**REQUIRED ACTION A**
Convert the stretch of the records from the line containing "00-02: median 76.8, box" through the line containing "12-14: median 73.6, box" into a numbered list, omitting blank lines and including no other lines.

**PASSAGE TO READ**
The proposed framework was trained using images from the Caltech database. 2.300 individuals and 350,000 bounding boxes with annotations. The proposed method is compared with other techniques such as SAF R-CNN (Li et al. 2017), Side Fusion FPN (SF-FPN) (Li et al. 2017), Small-scale sense network (SSN) (Ren et al. 2017), Attention-Enhanced Multi-Scale Region, and Proposal Network (AEMS-RPN) (Wang and Li 2019) in Fig. 11a. It can be observed that the improved YOLOv5 performed significantly better than the other approaches. It achieved the lowest false error rate of 9.11% and mAP of 77%. As shown in Table 11, this is the best performance with the enhanced YOLOv5.

**DATA**
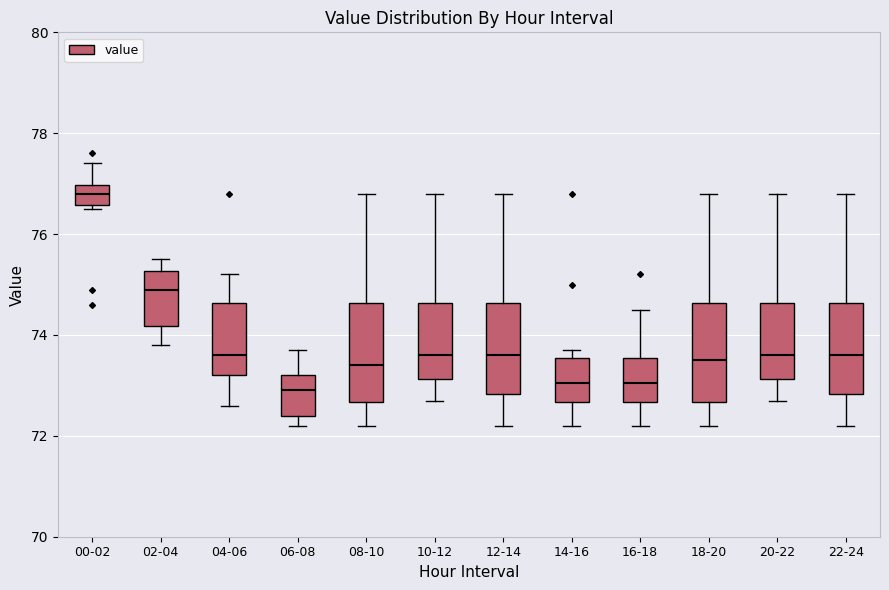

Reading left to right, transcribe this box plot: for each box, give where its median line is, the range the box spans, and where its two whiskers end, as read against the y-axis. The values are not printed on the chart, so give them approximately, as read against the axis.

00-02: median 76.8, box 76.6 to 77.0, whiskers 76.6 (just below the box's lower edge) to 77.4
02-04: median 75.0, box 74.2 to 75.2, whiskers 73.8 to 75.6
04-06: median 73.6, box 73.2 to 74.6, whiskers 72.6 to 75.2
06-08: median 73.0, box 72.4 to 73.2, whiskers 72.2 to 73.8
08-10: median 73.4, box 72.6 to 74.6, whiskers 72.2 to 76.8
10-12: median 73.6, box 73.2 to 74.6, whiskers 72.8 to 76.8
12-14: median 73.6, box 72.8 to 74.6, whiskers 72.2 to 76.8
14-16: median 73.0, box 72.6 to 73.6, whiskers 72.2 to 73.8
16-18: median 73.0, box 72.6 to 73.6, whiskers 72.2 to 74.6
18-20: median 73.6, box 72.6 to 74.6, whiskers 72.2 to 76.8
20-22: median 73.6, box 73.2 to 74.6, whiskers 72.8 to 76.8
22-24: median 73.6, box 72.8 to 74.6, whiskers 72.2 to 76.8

**REQUIRED ACTION B**
Return, verbatim, the stretch of the passage on the improved YOLOv5 from "The proposed framework" through "the enhanced YOLOv5.".

**ANSWER BOX A**
1. 00-02: median 76.8, box 76.6 to 77.0, whiskers 76.6 (just below the box's lower edge) to 77.4
2. 02-04: median 75.0, box 74.2 to 75.2, whiskers 73.8 to 75.6
3. 04-06: median 73.6, box 73.2 to 74.6, whiskers 72.6 to 75.2
4. 06-08: median 73.0, box 72.4 to 73.2, whiskers 72.2 to 73.8
5. 08-10: median 73.4, box 72.6 to 74.6, whiskers 72.2 to 76.8
6. 10-12: median 73.6, box 73.2 to 74.6, whiskers 72.8 to 76.8
7. 12-14: median 73.6, box 72.8 to 74.6, whiskers 72.2 to 76.8

**ANSWER BOX B**
The proposed framework was trained using images from the Caltech database. 2.300 individuals and 350,000 bounding boxes with annotations. The proposed method is compared with other techniques such as SAF R-CNN (Li et al. 2017), Side Fusion FPN (SF-FPN) (Li et al. 2017), Small-scale sense network (SSN) (Ren et al. 2017), Attention-Enhanced Multi-Scale Region, and Proposal Network (AEMS-RPN) (Wang and Li 2019) in Fig. 11a. It can be observed that the improved YOLOv5 performed significantly better than the other approaches. It achieved the lowest false error rate of 9.11% and mAP of 77%. As shown in Table 11, this is the best performance with the enhanced YOLOv5.